Le futur poste de police municipale de Bourges (Cher) a été la cible d’une attaque aux mortiers d’artifice et d’un incendie volontaire ce samedi matin. Le maire dénonce des actes d’intimidation dans le quartier des Gibjoncs.

Bourges : le futur poste de police incendié par des tirs de mortiers avant son ouverture
Dans la nuit de vendredi à samedi, les locaux destinés à accueillir la police municipale dans le quartier des Gibjoncs ont été visés par des engins pyrotechniques et un départ de feu.
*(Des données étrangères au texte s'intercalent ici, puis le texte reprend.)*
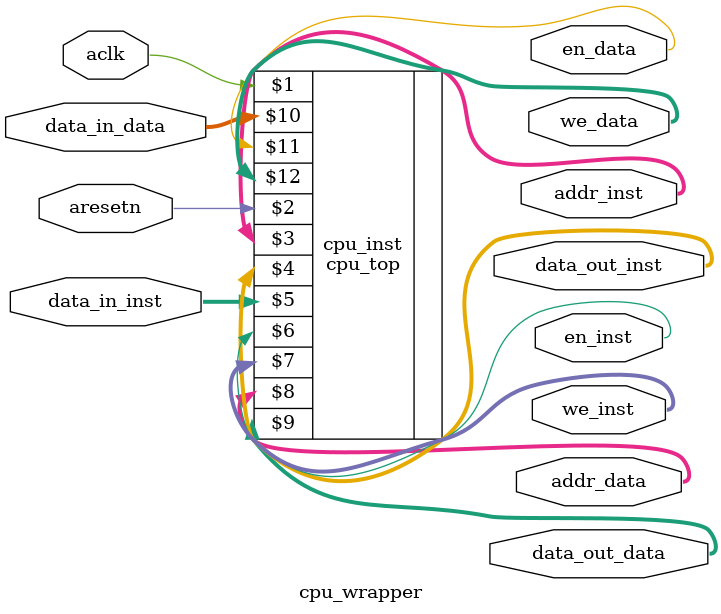
<source format=v>
`timescale 1ns / 1ps


module cpu_wrapper(
    //clocking
    input aclk,
    input aresetn,
    //instruction port
    output [31:0] addr_inst,
    output [31:0] data_out_inst,
    input [31:0] data_in_inst,
    output  en_inst,
    output [3:0] we_inst,
    //data port
    output [31:0] addr_data,
    output [31:0] data_out_data,
    input [31:0] data_in_data,
    output en_data,
    output [3:0] we_data
    //decode instruction module
    
    );
    
    cpu_top cpu_inst(
        aclk,
        aresetn,
        addr_inst,
        data_out_inst,
        data_in_inst,
        en_inst,
        we_inst,
        addr_data,
        data_out_data,
        data_in_data,
        en_data,
        we_data
    );
    
endmodule

</source>
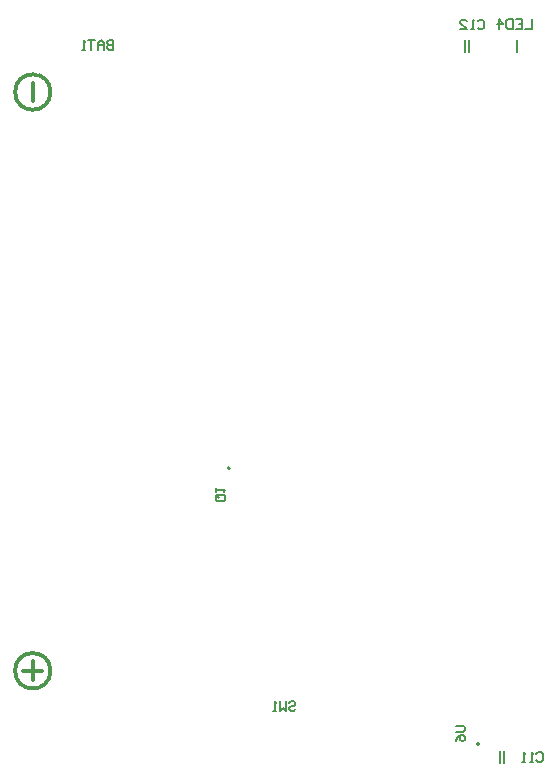
<source format=gbr>
%TF.GenerationSoftware,Altium Limited,Altium Designer,24.10.1 (45)*%
G04 Layer_Color=32896*
%FSLAX45Y45*%
%MOMM*%
%TF.SameCoordinates,5FB93C32-CF51-4A86-A7AC-1E4FFFE00694*%
%TF.FilePolarity,Positive*%
%TF.FileFunction,Legend,Bot*%
%TF.Part,Single*%
G01*
G75*
%TA.AperFunction,NonConductor*%
%ADD27C,0.20000*%
%ADD28C,0.12700*%
%ADD29C,0.15000*%
%ADD31C,0.30000*%
D27*
X2220000Y2564999D02*
G03*
X2220000Y2564999I-10000J0D01*
G01*
X4330000Y230000D02*
G03*
X4330000Y230000I-10000J0D01*
G01*
X4650000Y6090000D02*
Y6190000D01*
D28*
X4502220Y72380D02*
Y167620D01*
X4537780Y72380D02*
Y167620D01*
X4212220Y6092380D02*
Y6187620D01*
X4247780Y6092380D02*
Y6187620D01*
D29*
X4316744Y6347345D02*
X4330073Y6360674D01*
X4356731D01*
X4370060Y6347345D01*
Y6294029D01*
X4356731Y6280700D01*
X4330073D01*
X4316744Y6294029D01*
X4290086Y6280700D02*
X4263428D01*
X4276757D01*
Y6360674D01*
X4290086Y6347345D01*
X4170125Y6280700D02*
X4223441D01*
X4170125Y6334016D01*
Y6347345D01*
X4183453Y6360674D01*
X4210111D01*
X4223441Y6347345D01*
X4130013Y386645D02*
X4196658D01*
X4209987Y373316D01*
Y346658D01*
X4196658Y333329D01*
X4130013D01*
Y253355D02*
X4143342Y280013D01*
X4170000Y306671D01*
X4196658D01*
X4209987Y293342D01*
Y266683D01*
X4196658Y253355D01*
X4183329D01*
X4170000Y266683D01*
Y306671D01*
X2719987Y576658D02*
X2733316Y589987D01*
X2759974D01*
X2773303Y576658D01*
Y563329D01*
X2759974Y550000D01*
X2733316D01*
X2719987Y536671D01*
Y523342D01*
X2733316Y510013D01*
X2759974D01*
X2773303Y523342D01*
X2693329Y589987D02*
Y510013D01*
X2666671Y536671D01*
X2640013Y510013D01*
Y589987D01*
X2613355Y510013D02*
X2586697D01*
X2600026D01*
Y589987D01*
X2613355Y576658D01*
X2113342Y2340000D02*
X2166658D01*
X2179987Y2326671D01*
Y2300013D01*
X2166658Y2286684D01*
X2113342D01*
X2100013Y2300013D01*
Y2326671D01*
X2126671Y2313342D02*
X2100013Y2340000D01*
Y2326671D02*
X2113342Y2340000D01*
X2100013Y2366658D02*
Y2393316D01*
Y2379987D01*
X2179987D01*
X2166658Y2366658D01*
X4773920Y6365474D02*
Y6285500D01*
X4720604D01*
X4640630Y6365474D02*
X4693946D01*
Y6285500D01*
X4640630D01*
X4693946Y6325487D02*
X4667288D01*
X4613972Y6365474D02*
Y6285500D01*
X4573985D01*
X4560656Y6298829D01*
Y6352145D01*
X4573985Y6365474D01*
X4613972D01*
X4494010Y6285500D02*
Y6365474D01*
X4533998Y6325487D01*
X4480681D01*
X4813323Y146658D02*
X4826652Y159987D01*
X4853310D01*
X4866639Y146658D01*
Y93342D01*
X4853310Y80013D01*
X4826652D01*
X4813323Y93342D01*
X4786665Y80013D02*
X4760006D01*
X4773335D01*
Y159987D01*
X4786665Y146658D01*
X4720019Y80013D02*
X4693361D01*
X4706690D01*
Y159987D01*
X4720019Y146658D01*
X1233290Y6189987D02*
Y6110013D01*
X1193303D01*
X1179974Y6123342D01*
Y6136671D01*
X1193303Y6150000D01*
X1233290D01*
X1193303D01*
X1179974Y6163329D01*
Y6176658D01*
X1193303Y6189987D01*
X1233290D01*
X1153316Y6110013D02*
Y6163329D01*
X1126658Y6189987D01*
X1100000Y6163329D01*
Y6110013D01*
Y6150000D01*
X1153316D01*
X1073342Y6189987D02*
X1020026D01*
X1046684D01*
Y6110013D01*
X993368D02*
X966710D01*
X980039D01*
Y6189987D01*
X993368Y6176658D01*
D31*
X700000Y5750000D02*
G03*
X700000Y5750000I-150000J0D01*
G01*
Y850000D02*
G03*
X700000Y850000I-150000J0D01*
G01*
X550000Y5670000D02*
Y5830000D01*
X470000Y850000D02*
X630000D01*
X550000Y770000D02*
Y930000D01*
%TF.MD5,6016a2ce4273bb38e7b996b6fa8f0f48*%
M02*

</source>
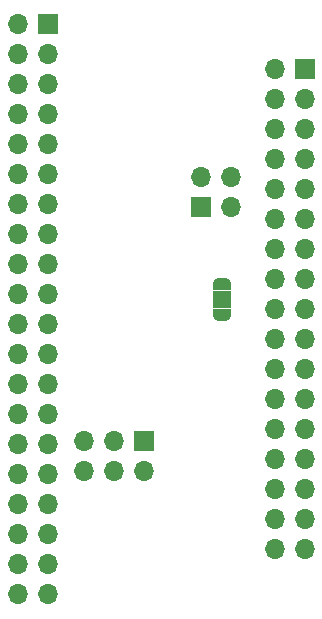
<source format=gbr>
G04 #@! TF.GenerationSoftware,KiCad,Pcbnew,9.0.0*
G04 #@! TF.CreationDate,2025-03-30T00:29:37+00:00*
G04 #@! TF.ProjectId,1MHzAdaptor,314d487a-4164-4617-9074-6f722e6b6963,03b*
G04 #@! TF.SameCoordinates,Original*
G04 #@! TF.FileFunction,Soldermask,Bot*
G04 #@! TF.FilePolarity,Negative*
%FSLAX46Y46*%
G04 Gerber Fmt 4.6, Leading zero omitted, Abs format (unit mm)*
G04 Created by KiCad (PCBNEW 9.0.0) date 2025-03-30 00:29:37*
%MOMM*%
%LPD*%
G01*
G04 APERTURE LIST*
G04 Aperture macros list*
%AMFreePoly0*
4,1,23,0.550000,-0.750000,0.000000,-0.750000,0.000000,-0.745722,-0.065263,-0.745722,-0.191342,-0.711940,-0.304381,-0.646677,-0.396677,-0.554381,-0.461940,-0.441342,-0.495722,-0.315263,-0.495722,-0.250000,-0.500000,-0.250000,-0.500000,0.250000,-0.495722,0.250000,-0.495722,0.315263,-0.461940,0.441342,-0.396677,0.554381,-0.304381,0.646677,-0.191342,0.711940,-0.065263,0.745722,0.000000,0.745722,
0.000000,0.750000,0.550000,0.750000,0.550000,-0.750000,0.550000,-0.750000,$1*%
%AMFreePoly1*
4,1,23,0.000000,0.745722,0.065263,0.745722,0.191342,0.711940,0.304381,0.646677,0.396677,0.554381,0.461940,0.441342,0.495722,0.315263,0.495722,0.250000,0.500000,0.250000,0.500000,-0.250000,0.495722,-0.250000,0.495722,-0.315263,0.461940,-0.441342,0.396677,-0.554381,0.304381,-0.646677,0.191342,-0.711940,0.065263,-0.745722,0.000000,-0.745722,0.000000,-0.750000,-0.550000,-0.750000,
-0.550000,0.750000,0.000000,0.750000,0.000000,0.745722,0.000000,0.745722,$1*%
G04 Aperture macros list end*
%ADD10R,1.700000X1.700000*%
%ADD11O,1.700000X1.700000*%
%ADD12FreePoly0,90.000000*%
%ADD13R,1.500000X1.000000*%
%ADD14FreePoly1,90.000000*%
G04 APERTURE END LIST*
G36*
X143472600Y-79942600D02*
G01*
X141972600Y-79942600D01*
X141972600Y-78442600D01*
X143472600Y-78442600D01*
X143472600Y-79942600D01*
G37*
D10*
X140995400Y-71374000D03*
D11*
X140995400Y-68834000D03*
X143535400Y-71374000D03*
X143535400Y-68834000D03*
D10*
X149758400Y-59650000D03*
D11*
X147218400Y-59650000D03*
X149758400Y-62190000D03*
X147218400Y-62190000D03*
X149758400Y-64730000D03*
X147218400Y-64730000D03*
X149758400Y-67270000D03*
X147218400Y-67270000D03*
X149758400Y-69810000D03*
X147218400Y-69810000D03*
X149758400Y-72350000D03*
X147218400Y-72350000D03*
X149758400Y-74890000D03*
X147218400Y-74890000D03*
X149758400Y-77430000D03*
X147218400Y-77430000D03*
X149758400Y-79970000D03*
X147218400Y-79970000D03*
X149758400Y-82510000D03*
X147218400Y-82510000D03*
X149758400Y-85050000D03*
X147218400Y-85050000D03*
X149758400Y-87590000D03*
X147218400Y-87590000D03*
X149758400Y-90130000D03*
X147218400Y-90130000D03*
X149758400Y-92670000D03*
X147218400Y-92670000D03*
X149758400Y-95210000D03*
X147218400Y-95210000D03*
X149758400Y-97750000D03*
X147218400Y-97750000D03*
X149758400Y-100290000D03*
X147218400Y-100290000D03*
D10*
X127988400Y-55880000D03*
D11*
X125448400Y-55880000D03*
X127988400Y-58420000D03*
X125448400Y-58420000D03*
X127988400Y-60960000D03*
X125448400Y-60960000D03*
X127988400Y-63500000D03*
X125448400Y-63500000D03*
X127988400Y-66040000D03*
X125448400Y-66040000D03*
X127988400Y-68580000D03*
X125448400Y-68580000D03*
X127988400Y-71120000D03*
X125448400Y-71120000D03*
X127988400Y-73660000D03*
X125448400Y-73660000D03*
X127988400Y-76200000D03*
X125448400Y-76200000D03*
X127988400Y-78740000D03*
X125448400Y-78740000D03*
X127988400Y-81280000D03*
X125448400Y-81280000D03*
X127988400Y-83820000D03*
X125448400Y-83820000D03*
X127988400Y-86360000D03*
X125448400Y-86360000D03*
X127988400Y-88900000D03*
X125448400Y-88900000D03*
X127988400Y-91440000D03*
X125448400Y-91440000D03*
X127988400Y-93980000D03*
X125448400Y-93980000D03*
X127988400Y-96520000D03*
X125448400Y-96520000D03*
X127988400Y-99060000D03*
X125448400Y-99060000D03*
X127988400Y-101600000D03*
X125448400Y-101600000D03*
X127988400Y-104140000D03*
X125448400Y-104140000D03*
D10*
X136118600Y-91160600D03*
D11*
X136118600Y-93700600D03*
X133578600Y-91160600D03*
X133578600Y-93700600D03*
X131038600Y-91160600D03*
X131038600Y-93700600D03*
D12*
X142722600Y-80492600D03*
D13*
X142722600Y-79192600D03*
D14*
X142722600Y-77892600D03*
M02*

</source>
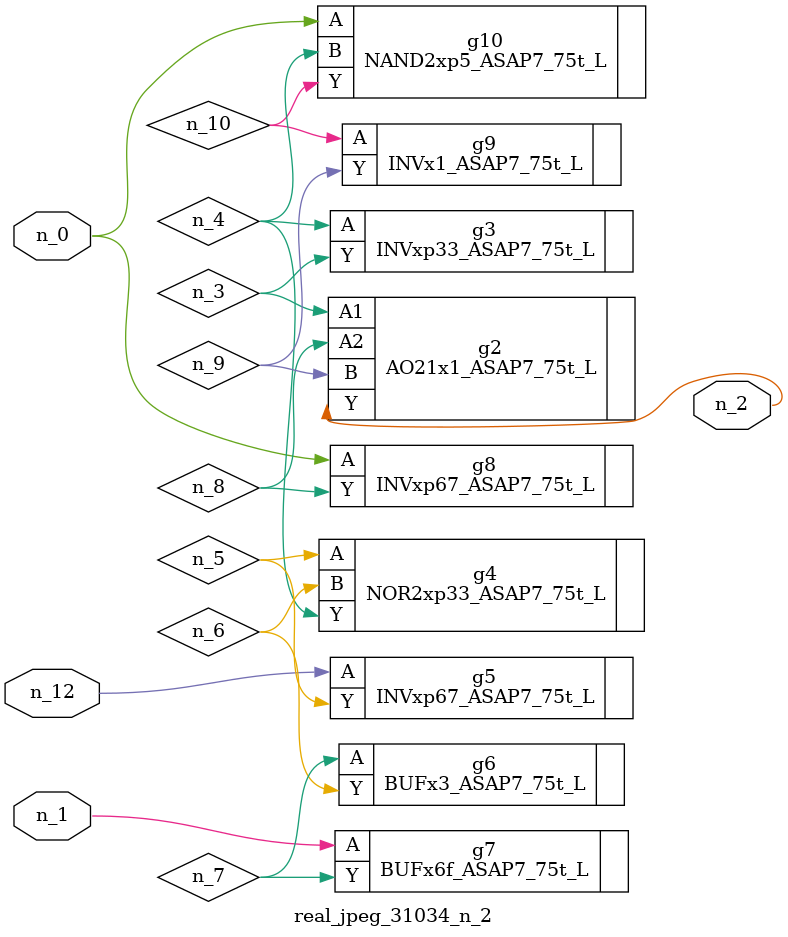
<source format=v>
module real_jpeg_31034_n_2 (n_12, n_1, n_0, n_2);

input n_12;
input n_1;
input n_0;

output n_2;

wire n_5;
wire n_8;
wire n_4;
wire n_6;
wire n_7;
wire n_3;
wire n_10;
wire n_9;

INVxp67_ASAP7_75t_L g8 ( 
.A(n_0),
.Y(n_8)
);

NAND2xp5_ASAP7_75t_L g10 ( 
.A(n_0),
.B(n_4),
.Y(n_10)
);

BUFx6f_ASAP7_75t_L g7 ( 
.A(n_1),
.Y(n_7)
);

AO21x1_ASAP7_75t_L g2 ( 
.A1(n_3),
.A2(n_8),
.B(n_9),
.Y(n_2)
);

INVxp33_ASAP7_75t_L g3 ( 
.A(n_4),
.Y(n_3)
);

NOR2xp33_ASAP7_75t_L g4 ( 
.A(n_5),
.B(n_6),
.Y(n_4)
);

BUFx3_ASAP7_75t_L g6 ( 
.A(n_7),
.Y(n_6)
);

INVx1_ASAP7_75t_L g9 ( 
.A(n_10),
.Y(n_9)
);

INVxp67_ASAP7_75t_L g5 ( 
.A(n_12),
.Y(n_5)
);


endmodule
</source>
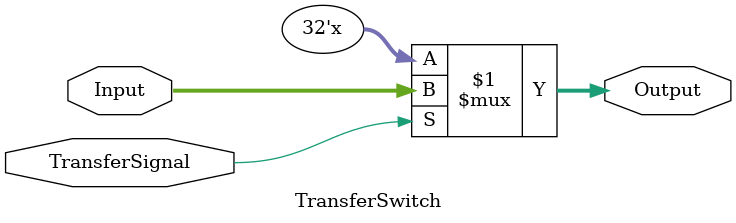
<source format=v>
`timescale 1ns / 1ps

module Flag_Reg(
input wire [3:0] In,
input wire reset,
input wire clk,
output wire [3:0] Out
);
reg [3:0] Mem;
assign Out = Mem;
always @ (posedge clk) begin
	if(reset) begin
		Mem = 0;
	end else begin
		Mem = In;
	end
end
endmodule

// Generic 32 Parallel-In-Parallel-Out register with active high enable load
module PIPO_Reg_32(
input wire [31:0] In,
input wire reset,
input wire load,
input wire clk,
output wire[31:0] Out
);
reg [31:0] Mem;
assign Out = Mem;
always @ (posedge clk) begin
	if(reset) begin
		Mem = 0;
	end else if(load) begin
		Mem = In;
	end
end
endmodule

// 32-bit Tris Buffer Array
module TransferSwitch(
input wire TransferSignal,
input wire [31:0]Input,
output wire[31:0]Output);
assign Output = TransferSignal ? Input : 32'bzzzzzzzzzzzzzzzzzzzzzzzzzzzzzzzz;
endmodule

</source>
Si l’intervention des pompiers a limité les dégâts, l’acte, qualifié d’intimidation par la municipalité, ne laisse aucun doute sur son caractère intentionnel, relate Ici Berry.
Les faits se sont produits aux alentours de 3 heures du matin, ce samedi 24 janvier 2026. Le calme nocturne du quartier des Gibjoncs, situé au nord de Bourges, a été rompu par une attaque ciblée contre un bâtiment symbolique : le futur poste de police municipale, dont l’inauguration était prévue prochainement.
Une attaque commando en pleine nuit
Selon les premiers éléments recueillis, plusieurs individus encagoulés ont été aperçus aux abords de la structure. Le mode opératoire témoigne d’une volonté manifeste de nuire : la vitre arrière du local a été brisée par effraction, permettant probablement l’introduction de produits inflammables ou de projectiles.
Des tirs de mortiers d’artifice ont également été dirigés contre la façade et l’intérieur du bâtiment. Les traces de suie sur les murs et les débris au sol attestent de la violence de l’incendie qui s’est déclaré à la suite de ces tirs.
L’ouverture prévue en mars compromise ?
L’intervention rapide des sapeurs-pompiers a permis de circonscrire le sinistre avant qu’il ne se propage aux appartements voisins, évitant ainsi un drame humain. Aucune victime n’est à déplorer, mais les dégâts matériels sont significatifs.
Cette attaque intervient dans un contexte sensible, alors que ce nouveau poste de proximité devait être opérationnel dès le mois de mars pour renforcer la sécurité dans ce secteur.
La municipalité dénonce une “tentative d’intimidation”
La réaction politique ne s’est pas fait attendre. Le maire de Bourges a fermement condamné ces dégradations sur les réseaux sociaux. L’édile qualifie ces événements d’actes “inacceptables” visant, selon lui, à “intimider et à fragiliser notre présence sur le terrain”. Une enquête a été ouverte pour identifier les auteurs de ces dégradations volontaires par incendie.